There is something seriously wrong with her brain. For real.
So either your sister has something wrong with her brain as well
or
She just could not handle the pain of knowing that YOU were in pain and that was her way of avoiding feelings she couldn't deal with.
I'm sorry for your loss and that your sister couldn't be there for you.
MrsBrady
(4,187 posts)or maybe she's been emotionally unavailable for years...
and you should expect that kind of behavior....
and maybe there could be someone else to talk to,
someone that WANTS to be there for you.
would that suck that your sister is so selfish....um yea....
but you can't fix that and you need to stick close to people
who are available to listen, especially with something so hard as
losing a spouse.
just my 2 cents, since you asked.
on edit: I hope you are taking care of yourself
HeiressofBickworth
(2,682 posts)I had a very similar experience. I was on a trip with a friend, we were in a hotel for the night, the hotel caught on fire. We left immediately, walked up the street and checked into a different hotel. Other than coughing a lot and being damned scared, we were ok. I called home to talk with my husband. I told him the hotel had caught on fire and that we were in a different hotel. He said, can I talk with you later, I'm watching a movie. It felt like a slap in the face.

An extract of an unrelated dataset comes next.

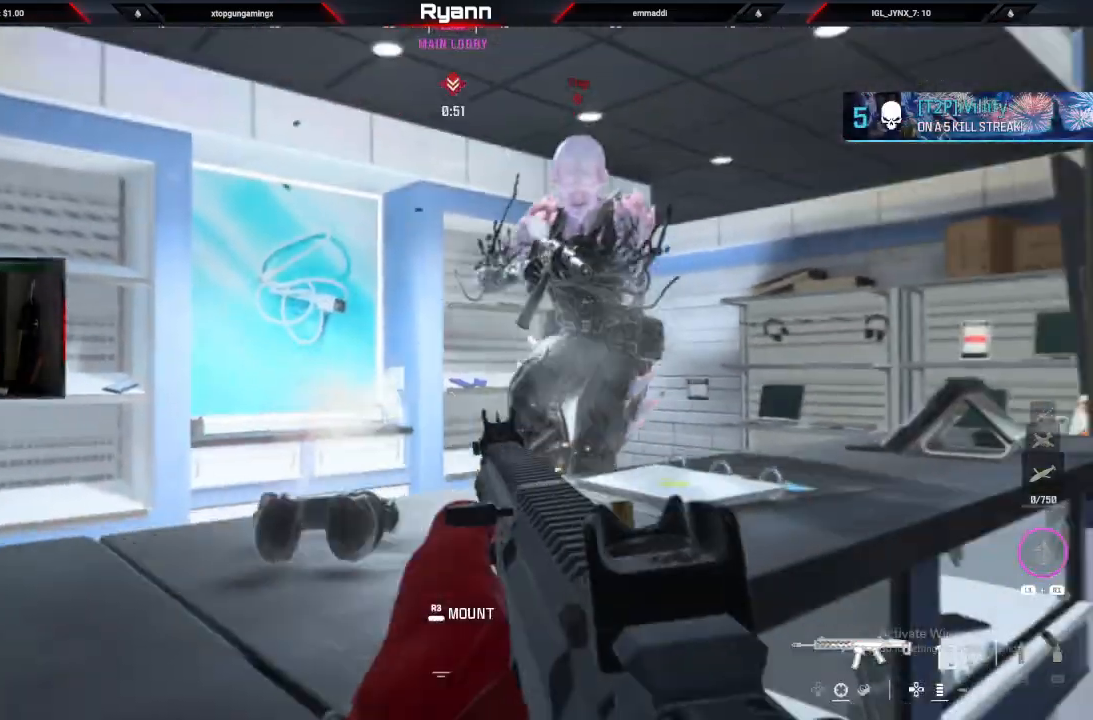
{"buttons": ["R2"], "left_stick": "right", "right_stick": "down", "events": [[167, "left_stick", "up"], [217, "L3", "down"], [267, "L3", "up"], [300, "R2", "down"], [417, "right_stick", "down"], [433, "left_stick", "right"]]}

So, it should have been no surprise to me a few years later when he said he didn't want to be married any more, packed up and left.
When someone you are close to lets you down emotionally, the lessons are hard. First, to recognize that there is no empathy and/or support from a source you counted on. Second, the realization that you can never rely on that person in the future. And third, figuring out how to create a support system for yourself with people with whom you have mutual respect and consideration.
Don't give up! There are worthwhile people in the world, you just need to find them.
DesertFlower
(11,649 posts)my first husband was a POS too. we stayed together 6 years.
my second husband was just the opposite. he loved me so much. even 10 hours before he passed when he was barely conscious he managed to say "i love you".
he's gone almost a year now, but i was fortunate to have someone love me as much as he did for almost 42 years.
i have a few amazing friends who really care about me.